Sgt. Laranjo was the first to arrive on scene, where he found the boy choking on a piece of cantaloupe and being assisted by a staff member.

Sgt. Laranjo immediately provided aid to Joseph. Police said that the obstruction eventually dislodged after three rounds of back blows, allowing the boy to breathe, but it was still in the child's throat.

Shortly after, another officer arrived on the scene to further assist and provide aid until paramedics from the Taunton Fire Department and Brewster Ambulance arrived.

According to the police department, the boy coughed up the piece of food fully on his own as he was placed into an ambulance.

He was transported to Morton Hospital, along with a staff member from the YMCA.

Last week, the family visited the police station, showing their appreciation with hugs and thanking Sgt. Laranjo once again for saving Joseph's life.

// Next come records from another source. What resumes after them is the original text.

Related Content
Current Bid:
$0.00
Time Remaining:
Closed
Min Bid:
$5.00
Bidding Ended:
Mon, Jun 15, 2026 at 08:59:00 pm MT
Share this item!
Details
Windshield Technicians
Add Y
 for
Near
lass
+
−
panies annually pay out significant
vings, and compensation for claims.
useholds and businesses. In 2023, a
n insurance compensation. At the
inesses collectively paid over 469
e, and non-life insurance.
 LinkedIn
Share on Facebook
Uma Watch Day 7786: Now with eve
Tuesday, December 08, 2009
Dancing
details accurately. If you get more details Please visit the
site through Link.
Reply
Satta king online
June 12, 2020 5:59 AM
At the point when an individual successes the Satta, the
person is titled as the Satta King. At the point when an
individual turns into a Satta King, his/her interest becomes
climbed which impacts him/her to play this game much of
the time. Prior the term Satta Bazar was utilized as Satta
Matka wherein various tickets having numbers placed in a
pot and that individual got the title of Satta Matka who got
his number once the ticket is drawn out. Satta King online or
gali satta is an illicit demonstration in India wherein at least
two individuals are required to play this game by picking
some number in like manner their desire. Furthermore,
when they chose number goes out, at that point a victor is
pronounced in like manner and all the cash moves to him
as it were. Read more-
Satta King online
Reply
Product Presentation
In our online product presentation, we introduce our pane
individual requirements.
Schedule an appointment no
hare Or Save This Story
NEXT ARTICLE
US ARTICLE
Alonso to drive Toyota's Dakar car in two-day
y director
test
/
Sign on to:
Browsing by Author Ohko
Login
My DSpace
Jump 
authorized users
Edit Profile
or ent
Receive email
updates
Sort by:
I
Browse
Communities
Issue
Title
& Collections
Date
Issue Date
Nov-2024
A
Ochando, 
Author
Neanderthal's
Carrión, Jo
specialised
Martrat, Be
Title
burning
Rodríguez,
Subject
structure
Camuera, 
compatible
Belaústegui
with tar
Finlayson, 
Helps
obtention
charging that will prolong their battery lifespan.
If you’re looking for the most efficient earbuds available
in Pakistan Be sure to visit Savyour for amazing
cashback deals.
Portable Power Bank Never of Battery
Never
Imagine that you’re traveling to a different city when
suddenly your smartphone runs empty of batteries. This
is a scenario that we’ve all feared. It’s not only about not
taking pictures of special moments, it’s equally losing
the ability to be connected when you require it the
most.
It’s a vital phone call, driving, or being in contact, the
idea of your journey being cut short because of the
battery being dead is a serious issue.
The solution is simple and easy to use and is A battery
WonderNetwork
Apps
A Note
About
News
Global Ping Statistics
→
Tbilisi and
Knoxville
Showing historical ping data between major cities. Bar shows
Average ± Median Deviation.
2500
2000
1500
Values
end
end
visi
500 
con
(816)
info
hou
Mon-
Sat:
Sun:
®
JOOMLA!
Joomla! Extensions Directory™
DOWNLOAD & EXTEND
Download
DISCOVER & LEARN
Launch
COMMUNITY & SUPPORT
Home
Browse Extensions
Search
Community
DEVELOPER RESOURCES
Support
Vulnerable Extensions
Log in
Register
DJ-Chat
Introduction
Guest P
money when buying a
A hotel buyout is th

"I am thrilled that little Joseph is doing better and it was very special that he came to visit us with his parents at the station," Police Chief Edward Walsh said. "A situation like that is a parent's worst nightmare and Sgt. Laranjo and our other responding officers were able to fall back on their training and save this boy's life."

Any parent's experience like this is scary. However, it's a small reminder of how vital first responders are to the community, not just fighting crimes and putting out fires but also saving lives.

Not all heroes wear capes, and that's a truth the Teodoro family got to witness for themselves.